My Tuesday starts with Sky and I rezoning our chat from Tinder to text. His tone is crisp and speaking to him feels like eating a pickled onion straight from the jar — adventurous and depraved. I spend the day glued to my phone, exhibiting reckless pedestrian patterns on the street so I can be ready for the drop of his next heavily rendered thought. “Baby carrots are a scam,” he says, “whereas baby corn is 100-percent baby.” Welcome to your glorious future, I think to myself. And then, I ask him on date — something I have never, ever done. And do you know what he says? “Ok.”
Thursday, 3:06 p.m.
Today passes in a blur of intermittent conversations with Sky*, and newcomer Jonas*, who proves himself quite the daredevil. Just after expressing his hatred for Notting Hill — the film and the place — and his desire to assassinate the British monarchy, he fell from a moving golf cart and took me with him in vivid detail.

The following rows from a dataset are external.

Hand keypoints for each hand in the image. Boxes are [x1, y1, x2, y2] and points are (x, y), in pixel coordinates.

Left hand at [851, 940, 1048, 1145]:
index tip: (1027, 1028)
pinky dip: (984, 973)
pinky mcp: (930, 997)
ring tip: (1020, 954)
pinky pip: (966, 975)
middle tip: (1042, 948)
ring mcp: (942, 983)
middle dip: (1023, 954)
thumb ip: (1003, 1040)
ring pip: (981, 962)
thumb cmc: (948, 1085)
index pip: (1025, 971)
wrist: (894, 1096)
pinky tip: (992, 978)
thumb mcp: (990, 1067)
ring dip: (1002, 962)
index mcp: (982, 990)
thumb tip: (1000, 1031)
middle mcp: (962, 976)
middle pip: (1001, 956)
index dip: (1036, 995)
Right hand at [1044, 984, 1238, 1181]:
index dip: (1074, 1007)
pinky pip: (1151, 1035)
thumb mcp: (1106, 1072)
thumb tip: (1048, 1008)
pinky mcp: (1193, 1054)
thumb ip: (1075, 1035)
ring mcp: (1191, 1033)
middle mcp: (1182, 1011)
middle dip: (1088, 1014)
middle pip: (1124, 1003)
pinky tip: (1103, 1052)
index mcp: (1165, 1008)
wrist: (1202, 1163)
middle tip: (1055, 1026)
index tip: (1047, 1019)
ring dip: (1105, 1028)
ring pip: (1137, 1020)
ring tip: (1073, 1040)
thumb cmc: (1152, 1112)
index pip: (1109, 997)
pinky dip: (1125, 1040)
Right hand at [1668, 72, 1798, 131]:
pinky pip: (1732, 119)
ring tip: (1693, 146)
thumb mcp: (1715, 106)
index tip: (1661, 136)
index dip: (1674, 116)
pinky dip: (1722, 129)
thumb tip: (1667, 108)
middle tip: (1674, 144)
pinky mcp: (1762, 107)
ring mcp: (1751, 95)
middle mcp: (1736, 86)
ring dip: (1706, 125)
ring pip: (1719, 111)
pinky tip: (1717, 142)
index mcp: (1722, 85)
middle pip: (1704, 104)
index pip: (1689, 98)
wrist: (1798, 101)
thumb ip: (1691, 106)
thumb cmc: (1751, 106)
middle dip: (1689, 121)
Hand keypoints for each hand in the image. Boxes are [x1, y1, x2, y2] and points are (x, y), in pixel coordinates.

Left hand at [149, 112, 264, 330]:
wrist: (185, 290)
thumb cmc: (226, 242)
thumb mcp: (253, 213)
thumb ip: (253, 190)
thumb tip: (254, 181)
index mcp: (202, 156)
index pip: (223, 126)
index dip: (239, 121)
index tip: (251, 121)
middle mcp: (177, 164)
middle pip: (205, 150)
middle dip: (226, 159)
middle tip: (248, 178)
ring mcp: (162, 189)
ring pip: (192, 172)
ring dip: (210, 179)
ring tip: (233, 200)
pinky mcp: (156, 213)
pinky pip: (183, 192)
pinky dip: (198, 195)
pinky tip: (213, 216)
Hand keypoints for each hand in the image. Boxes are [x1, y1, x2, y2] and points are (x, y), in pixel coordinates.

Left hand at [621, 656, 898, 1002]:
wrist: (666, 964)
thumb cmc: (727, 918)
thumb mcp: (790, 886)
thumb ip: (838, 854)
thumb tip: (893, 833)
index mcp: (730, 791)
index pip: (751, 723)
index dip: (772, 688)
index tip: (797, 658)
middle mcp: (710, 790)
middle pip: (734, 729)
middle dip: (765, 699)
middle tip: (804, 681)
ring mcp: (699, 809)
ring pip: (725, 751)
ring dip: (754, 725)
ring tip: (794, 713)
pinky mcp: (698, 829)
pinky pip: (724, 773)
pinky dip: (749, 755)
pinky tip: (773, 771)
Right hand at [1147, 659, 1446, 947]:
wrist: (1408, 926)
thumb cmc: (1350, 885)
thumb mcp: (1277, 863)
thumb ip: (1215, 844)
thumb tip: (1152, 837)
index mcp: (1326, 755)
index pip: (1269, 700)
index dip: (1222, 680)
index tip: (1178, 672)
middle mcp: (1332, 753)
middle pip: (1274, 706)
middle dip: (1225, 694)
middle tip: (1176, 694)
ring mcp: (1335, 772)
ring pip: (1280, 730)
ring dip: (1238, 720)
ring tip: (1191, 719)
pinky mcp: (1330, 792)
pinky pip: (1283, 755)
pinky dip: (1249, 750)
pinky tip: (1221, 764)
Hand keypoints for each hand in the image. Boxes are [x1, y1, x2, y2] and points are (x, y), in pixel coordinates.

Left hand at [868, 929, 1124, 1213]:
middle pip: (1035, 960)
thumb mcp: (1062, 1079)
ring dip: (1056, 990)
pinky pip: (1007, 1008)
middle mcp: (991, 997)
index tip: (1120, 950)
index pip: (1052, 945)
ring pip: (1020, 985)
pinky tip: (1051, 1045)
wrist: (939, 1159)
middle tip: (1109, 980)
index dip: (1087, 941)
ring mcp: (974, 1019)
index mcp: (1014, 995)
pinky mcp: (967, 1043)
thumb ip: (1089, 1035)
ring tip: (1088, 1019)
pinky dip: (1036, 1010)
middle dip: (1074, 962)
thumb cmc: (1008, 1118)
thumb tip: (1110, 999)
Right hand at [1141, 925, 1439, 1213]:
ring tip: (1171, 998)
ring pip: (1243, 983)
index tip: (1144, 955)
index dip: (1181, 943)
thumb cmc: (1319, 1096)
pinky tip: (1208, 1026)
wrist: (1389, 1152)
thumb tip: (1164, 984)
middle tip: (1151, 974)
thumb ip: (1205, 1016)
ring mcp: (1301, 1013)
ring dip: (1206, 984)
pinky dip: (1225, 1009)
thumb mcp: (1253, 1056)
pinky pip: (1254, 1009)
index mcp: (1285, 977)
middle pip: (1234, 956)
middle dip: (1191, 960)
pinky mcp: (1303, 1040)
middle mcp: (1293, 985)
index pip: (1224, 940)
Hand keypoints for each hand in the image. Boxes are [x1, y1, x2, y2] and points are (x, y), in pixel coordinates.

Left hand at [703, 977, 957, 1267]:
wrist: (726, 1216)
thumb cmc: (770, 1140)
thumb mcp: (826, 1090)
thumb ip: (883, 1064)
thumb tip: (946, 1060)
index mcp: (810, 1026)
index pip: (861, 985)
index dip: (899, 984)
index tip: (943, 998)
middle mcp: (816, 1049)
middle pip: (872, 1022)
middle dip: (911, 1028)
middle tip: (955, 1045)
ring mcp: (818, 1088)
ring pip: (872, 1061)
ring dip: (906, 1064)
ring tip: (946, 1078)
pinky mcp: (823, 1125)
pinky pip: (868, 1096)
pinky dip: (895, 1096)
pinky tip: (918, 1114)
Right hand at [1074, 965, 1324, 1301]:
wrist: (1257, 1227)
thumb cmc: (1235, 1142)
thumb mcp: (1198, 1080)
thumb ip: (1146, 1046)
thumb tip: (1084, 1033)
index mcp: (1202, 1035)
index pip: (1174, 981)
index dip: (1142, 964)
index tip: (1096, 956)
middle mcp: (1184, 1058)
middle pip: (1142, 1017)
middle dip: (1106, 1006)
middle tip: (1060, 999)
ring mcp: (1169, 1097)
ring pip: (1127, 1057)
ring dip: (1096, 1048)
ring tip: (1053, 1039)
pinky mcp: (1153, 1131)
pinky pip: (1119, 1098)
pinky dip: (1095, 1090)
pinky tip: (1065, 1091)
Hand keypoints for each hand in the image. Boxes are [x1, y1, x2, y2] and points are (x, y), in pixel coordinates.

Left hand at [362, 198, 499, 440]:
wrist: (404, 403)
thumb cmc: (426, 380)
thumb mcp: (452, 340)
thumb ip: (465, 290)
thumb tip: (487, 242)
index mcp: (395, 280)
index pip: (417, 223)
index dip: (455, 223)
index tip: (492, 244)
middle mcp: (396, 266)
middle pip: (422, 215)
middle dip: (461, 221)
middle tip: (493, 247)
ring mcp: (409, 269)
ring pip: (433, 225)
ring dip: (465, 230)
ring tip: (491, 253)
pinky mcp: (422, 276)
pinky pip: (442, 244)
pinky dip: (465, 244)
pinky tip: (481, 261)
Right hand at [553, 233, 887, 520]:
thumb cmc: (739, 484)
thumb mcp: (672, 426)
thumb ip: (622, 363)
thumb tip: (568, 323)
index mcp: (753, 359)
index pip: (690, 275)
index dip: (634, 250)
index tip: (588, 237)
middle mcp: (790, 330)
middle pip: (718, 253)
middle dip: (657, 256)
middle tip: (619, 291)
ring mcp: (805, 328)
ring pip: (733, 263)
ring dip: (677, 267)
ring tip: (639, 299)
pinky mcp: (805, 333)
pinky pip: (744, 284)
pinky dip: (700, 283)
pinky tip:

This — and Jonas — are too much for me. I need a little break. But I know I will be back.
What I learned, and what I already probably knew, is that I live within the confusing intersection of high hopes and hard truths. I want to be loved, and I value connection. I also fear love, and to survive, I build a deep moat around myself, because it feels easier than getting hurt.
I sit alone on the couch with a glass of chardonnay, staring at the wall. It pleases me to be alone with my thoughts. Then, a buzzing of my phone. I look down. It’s Sky.
*Names have been changed to protect innocent daters everywhere.